TO DO:
Repeat everything in the data exactly except images.
___ THE DATA
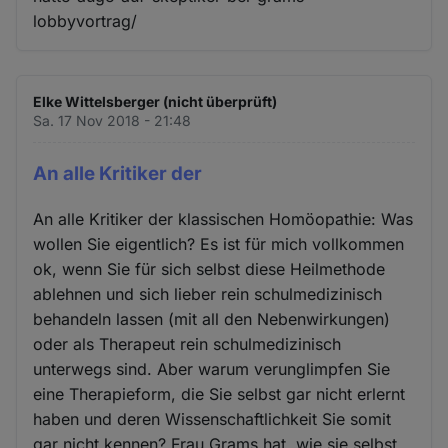
lobbyvortrag/
Elke Wittelsberger (nicht überprüft)
Sa. 17 Nov 2018 - 21:48
An alle Kritiker der
An alle Kritiker der klassischen Homöopathie: Was
wollen Sie eigentlich? Es ist für mich vollkommen
ok, wenn Sie für sich selbst diese Heilmethode
ablehnen und sich lieber rein schulmedizinisch
behandeln lassen (mit all den Nebenwirkungen)
oder als Therapeut rein schulmedizinisch
unterwegs sind. Aber warum verunglimpfen Sie
eine Therapieform, die Sie selbst gar nicht erlernt
haben und deren Wissenschaftlichkeit Sie somit
gar nicht kennen? Frau Grams hat, wie sie selbst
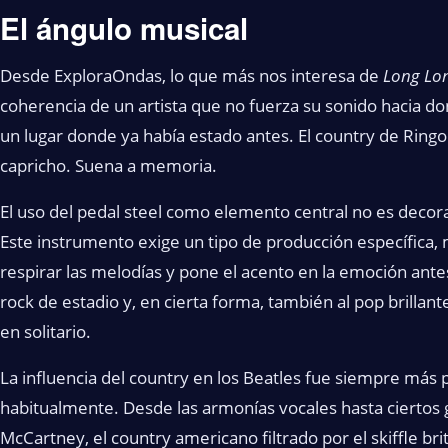
El ángulo musical
Desde ExploraOndas, lo que más nos interesa de
Long Lo
coherencia de un artista que no fuerza su sonido hacia 
un lugar donde ya había estado antes. El country de Ringo
capricho. Suena a memoria.
El uso del pedal steel como elemento central no es decora
Este instrumento exige un tipo de producción específica,
respirar las melodías y pone el acento en la emoción antes
rock de estadio y, en cierta forma, también al pop brillan
en solitario.
La influencia del country en los Beatles fue siempre más
habitualmente. Desde las armonías vocales hasta ciertos
McCartney, el country americano filtrado por el skiffle bri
______
COMPLETED EXERCISE:
lobbyvortrag/
Elke Wittelsberger (nicht überprüft)
Sa. 17 Nov 2018 - 21:48
An alle Kritiker der
An alle Kritiker der klassischen Homöopathie: Was
wollen Sie eigentlich? Es ist für mich vollkommen
ok, wenn Sie für sich selbst diese Heilmethode
ablehnen und sich lieber rein schulmedizinisch
behandeln lassen (mit all den Nebenwirkungen)
oder als Therapeut rein schulmedizinisch
unterwegs sind. Aber warum verunglimpfen Sie
eine Therapieform, die Sie selbst gar nicht erlernt
haben und deren Wissenschaftlichkeit Sie somit
gar nicht kennen? Frau Grams hat, wie sie selbst
El ángulo musical
Desde ExploraOndas, lo que más nos interesa de
Long Lo
coherencia de un artista que no fuerza su sonido hacia 
un lugar donde ya había estado antes. El country de Ringo
capricho. Suena a memoria.
El uso del pedal steel como elemento central no es decora
Este instrumento exige un tipo de producción específica,
respirar las melodías y pone el acento en la emoción antes
rock de estadio y, en cierta forma, también al pop brillan
en solitario.
La influencia del country en los Beatles fue siempre más
habitualmente. Desde las armonías vocales hasta ciertos
McCartney, el country americano filtrado por el skiffle bri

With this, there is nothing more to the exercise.